River Forest father-daughter team takes boat race to Mackinac

Ian Fisher and his 14-year-old daughter Zoe, both of River Forest, took the sailboat Hiwassee on the annual race to Mackinac Island. | Seth Schwartz/For Sun-Times Media
Ian Fisher and his 14-year-old daughter Zoe, both of River Forest, took the sailboat Hiwassee on the annual race to Mackinac Island. | Seth Schwartz/For Sun-Times Media

Ian Fisher didn’t make it to the podium at Mackinac Island, but his 18th Mac Race might be his favorite.

The reason?

Among the crew of eight was his 14-year-old daughter Zoe.

Crossing the finish line at 11:17 a.m. Monday, Fisher’s Hiwassee placed 15th in the 20-boat section 04 of the Mackinac Cup Division with an elapsed time of 46:37:45 and corrected time of 45:55:47 in the 106th Race to Mackinac.

The world’s largest freshwater race began Saturday, July 19 at 12:30 p.m. in front of Navy Pier with 320 boats, over 3,000 sailors and 21 divisions.

Strategic decisions along the way impact where the boat places at the conclusion of the 333-mile course.

“Our biggest mistake was we went too far off shore Saturday overnight,” said Fisher, who finished third last year and third three other times. His group had 78 Mac races worth of experience between them. “We were to close to the rum line. The boats closer to shore were able to pick up better wind.”

Responsible for head sail, Zoe adroitly adjusted the spinnaker — a type of sail — with the ease of a veteran.

“Zoe was fantastic,” said Fisher, a River Forest resident. “I’m extremely proud of her. She did a great job when we flew the spinnaker in heavy air and took it down below the deck. Zoe wanted to sail The Mac for a while, but I told her she had to earn it. She did a couple of off-shore overnight races [last year] to get ready. She handled herself very well under pressure.”

Steady southeastern wind at 10 to 12 knots Saturday afternoon put Hiwassee and the ship’s crew of eight beyond the Wisconsin line. Following light winds in the evening and early Sunday morning, they hoisted the spinnaker, taking advantage of increasing southerly air, reaching the Manitou Islands at sunset.
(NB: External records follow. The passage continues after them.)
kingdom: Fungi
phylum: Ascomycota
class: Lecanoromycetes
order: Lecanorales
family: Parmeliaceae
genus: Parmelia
Heated discussions brewed amongst the crew regarding a course inside or around the Manitou Islands. A last-second jibe was the right call, as an 18 mph wind tunnel propelled them to Gray’s Reef Monday at 8:30 a.m.

Asleep below the deck, Zoe awoke as a series of gusts over 20 mph caught the crew as they entered the Straits of Mackinac.

“Just as I got on deck, we broached [the boat was 45 degrees from the water on its side],” she said. “They sent me back down to gather the code zero spinnaker [used for heavy winds]. Everyone did a good job of hanging on; the water spray was everywhere.”

Driving the rig at 8 knots, the Hiwassee went 21 miles in two-and-a-half hours to reach the finish line.

Last year they were first among the seven Farr 395 boats in their division; this year, they were sixth.

Operating on a few hours of sleep, an enthusiastic Zoe was taken by the journey.

“I had no idea what would happen, but the race exceeded my expectations,” she said. “I loved the competition and I learned a lot. I’m looking forward to next year.”